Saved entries
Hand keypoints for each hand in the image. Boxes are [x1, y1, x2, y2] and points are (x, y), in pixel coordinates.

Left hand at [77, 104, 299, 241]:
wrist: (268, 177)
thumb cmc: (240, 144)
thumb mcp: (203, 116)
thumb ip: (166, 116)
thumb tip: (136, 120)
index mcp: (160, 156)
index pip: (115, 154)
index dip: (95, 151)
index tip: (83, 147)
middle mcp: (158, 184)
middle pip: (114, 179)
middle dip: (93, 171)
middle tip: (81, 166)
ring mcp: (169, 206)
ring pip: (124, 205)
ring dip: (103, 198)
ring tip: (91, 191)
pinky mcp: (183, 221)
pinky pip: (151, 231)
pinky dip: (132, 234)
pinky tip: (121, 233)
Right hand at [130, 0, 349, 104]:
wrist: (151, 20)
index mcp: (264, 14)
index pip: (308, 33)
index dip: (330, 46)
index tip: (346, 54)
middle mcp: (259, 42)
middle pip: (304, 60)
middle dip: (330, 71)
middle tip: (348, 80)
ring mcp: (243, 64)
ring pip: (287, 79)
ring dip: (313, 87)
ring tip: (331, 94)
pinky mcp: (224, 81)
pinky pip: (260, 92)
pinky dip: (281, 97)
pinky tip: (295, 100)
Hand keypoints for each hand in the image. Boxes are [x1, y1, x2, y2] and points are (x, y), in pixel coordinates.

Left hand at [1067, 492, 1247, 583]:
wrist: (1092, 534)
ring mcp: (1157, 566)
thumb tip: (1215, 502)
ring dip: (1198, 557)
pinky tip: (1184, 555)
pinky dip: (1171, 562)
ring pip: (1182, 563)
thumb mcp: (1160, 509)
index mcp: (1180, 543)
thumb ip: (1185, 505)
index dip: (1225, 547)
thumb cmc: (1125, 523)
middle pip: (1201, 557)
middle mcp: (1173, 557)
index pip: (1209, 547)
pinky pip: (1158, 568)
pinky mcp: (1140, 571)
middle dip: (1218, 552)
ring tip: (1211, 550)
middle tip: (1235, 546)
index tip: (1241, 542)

= BRIEF =
Match on "ring" and copy out every line of the entries that contains it.

= TASK SOLUTION =
ring mcp: (169, 206)
ring pip: (124, 205)
ring dip: (103, 198)
ring tip: (91, 191)
ring mcp: (243, 64)
ring pip: (287, 79)
ring dip: (313, 87)
ring tip: (331, 94)
ring mcp: (1157, 566)
ring dip: (1198, 557)
ring pip: (1182, 563)
ring tip: (1211, 550)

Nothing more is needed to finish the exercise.